Economic development focus of Manchin's visit to Valley
Updated: Friday, November 8 2013, 03:19 PM EST
By: NEWS9 and Philip Stahl
WHEELING, W.Va. --
West Virginia Sen. Joe Manchin visited the area Friday to discuss the economy, meet with local residents and take part in an announcement for a multimillion-dollar investment in the Northern Panhandle.
At the former Wheeling Corrugating Plant, Manchin recognized the Business Development Corp. of the Northern Panhandle and Hackman Capital for a partnership that's resulted in $12 million in investments in the panhandle.
"It was an honor to visit Beech Bottom the same day that the Business Development Corp. of the Northern Panhandle and Hackman Capital announced an explosive investment that will restore dozens of good-paying jobs and boost economic development in the region," Manchin said in a news release from the BDC.

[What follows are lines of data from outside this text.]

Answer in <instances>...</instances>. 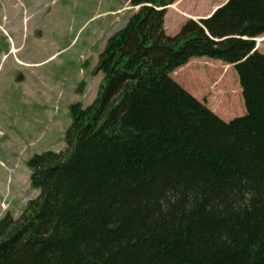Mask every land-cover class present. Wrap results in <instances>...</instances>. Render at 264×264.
<instances>
[{
  "label": "trees",
  "instance_id": "trees-1",
  "mask_svg": "<svg viewBox=\"0 0 264 264\" xmlns=\"http://www.w3.org/2000/svg\"><path fill=\"white\" fill-rule=\"evenodd\" d=\"M127 1L139 10L99 55L95 100L70 105L62 151L27 163L39 196L0 220V264H264V0L175 36L176 0ZM197 57L234 66L245 115L222 120L173 80Z\"/></svg>",
  "mask_w": 264,
  "mask_h": 264
},
{
  "label": "rangeland",
  "instance_id": "rangeland-1",
  "mask_svg": "<svg viewBox=\"0 0 264 264\" xmlns=\"http://www.w3.org/2000/svg\"><path fill=\"white\" fill-rule=\"evenodd\" d=\"M227 1L176 0L166 10V34L175 36L187 20L204 19ZM0 9L1 220L7 213L18 218L39 196L27 163L35 154L65 148L70 105L87 107L95 100L103 76L95 73L98 57L139 7L127 0H0ZM255 43L264 54V36ZM222 75L223 84L215 88ZM172 78L222 120L245 115L234 66L197 57ZM228 91L235 104L222 109L217 95ZM43 116L49 120L46 128Z\"/></svg>",
  "mask_w": 264,
  "mask_h": 264
},
{
  "label": "flooded vegetation",
  "instance_id": "flooded-vegetation-1",
  "mask_svg": "<svg viewBox=\"0 0 264 264\" xmlns=\"http://www.w3.org/2000/svg\"><path fill=\"white\" fill-rule=\"evenodd\" d=\"M48 117L47 116H43L42 119H41V125L43 128H46L48 126Z\"/></svg>",
  "mask_w": 264,
  "mask_h": 264
},
{
  "label": "water",
  "instance_id": "water-1",
  "mask_svg": "<svg viewBox=\"0 0 264 264\" xmlns=\"http://www.w3.org/2000/svg\"><path fill=\"white\" fill-rule=\"evenodd\" d=\"M166 9V8H165ZM255 41L257 42V39H255Z\"/></svg>",
  "mask_w": 264,
  "mask_h": 264
},
{
  "label": "crops",
  "instance_id": "crops-1",
  "mask_svg": "<svg viewBox=\"0 0 264 264\" xmlns=\"http://www.w3.org/2000/svg\"><path fill=\"white\" fill-rule=\"evenodd\" d=\"M174 73V72H173ZM214 111V110H213ZM217 113H219L218 111H217Z\"/></svg>",
  "mask_w": 264,
  "mask_h": 264
},
{
  "label": "bare ground",
  "instance_id": "bare-ground-1",
  "mask_svg": "<svg viewBox=\"0 0 264 264\" xmlns=\"http://www.w3.org/2000/svg\"><path fill=\"white\" fill-rule=\"evenodd\" d=\"M15 50V49H14Z\"/></svg>",
  "mask_w": 264,
  "mask_h": 264
}]
</instances>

"I thank all the parties involved for believing in the hardworking people of the Northern Panhandle and envisioning a prosperous future for our steel industry. This is a prime example of how public-private partnerships can strengthen an entire community and I look forward to closely following the forthcoming growth in Beech Bottom," Manchin said.
The partnership between the BDC and Los Angeles-based Hackman Capital allows the BDC to retain the 480,000-square-foot plant and more than 600 acres surrounding the plant, which the BDC is using to recruit industries to the site.
One of those business, Jupiter Aluminum, "contributed significantly to the revival of the plant by purchasing the paint line," the BDC said it its release, adding that the paint line is now valued at more than $1 million and was once of part of RG Steel's Wheeling Corrugating division.
Jupiter Aluminum is headquartered in Illinois and has plants in Indiana. The company had originally intended to relocate the paint line, but officials said it made more economic sense to keep the line in Beech Bottom.
"Repurposing the old paint line in the former Wheeling Corrugating Plant effectively leverages and ideal combination of former mill workers, traditional workers in the aluminum and steel coating industry and the proven Jupiter Aluminum production system," said Bill D'Alesio, chairman of the board of the BDC.
Hackman bought the former Wheeling Corrugating out of bankruptcy for $4.4 million and sold it to the BDC for $200,000. The BDC kept the rights to the land for economic development purposes, including industry recruitment and development, and Hackman Capital retained the equipment and building.
Manchin started Friday in the Northern Panhandle at Vito's in Follansbee, where he hosted his "Coffee and Common Sense" tour.
By noon, he was discussing the national economy and importance of energy independence at River City in Wheeling.
While at River City, the senator spoke to the Chamber of Commerce about economic development, manufacturing and the need to limit federal regulations that he said kill good-paying jobs and cap economic prosperity.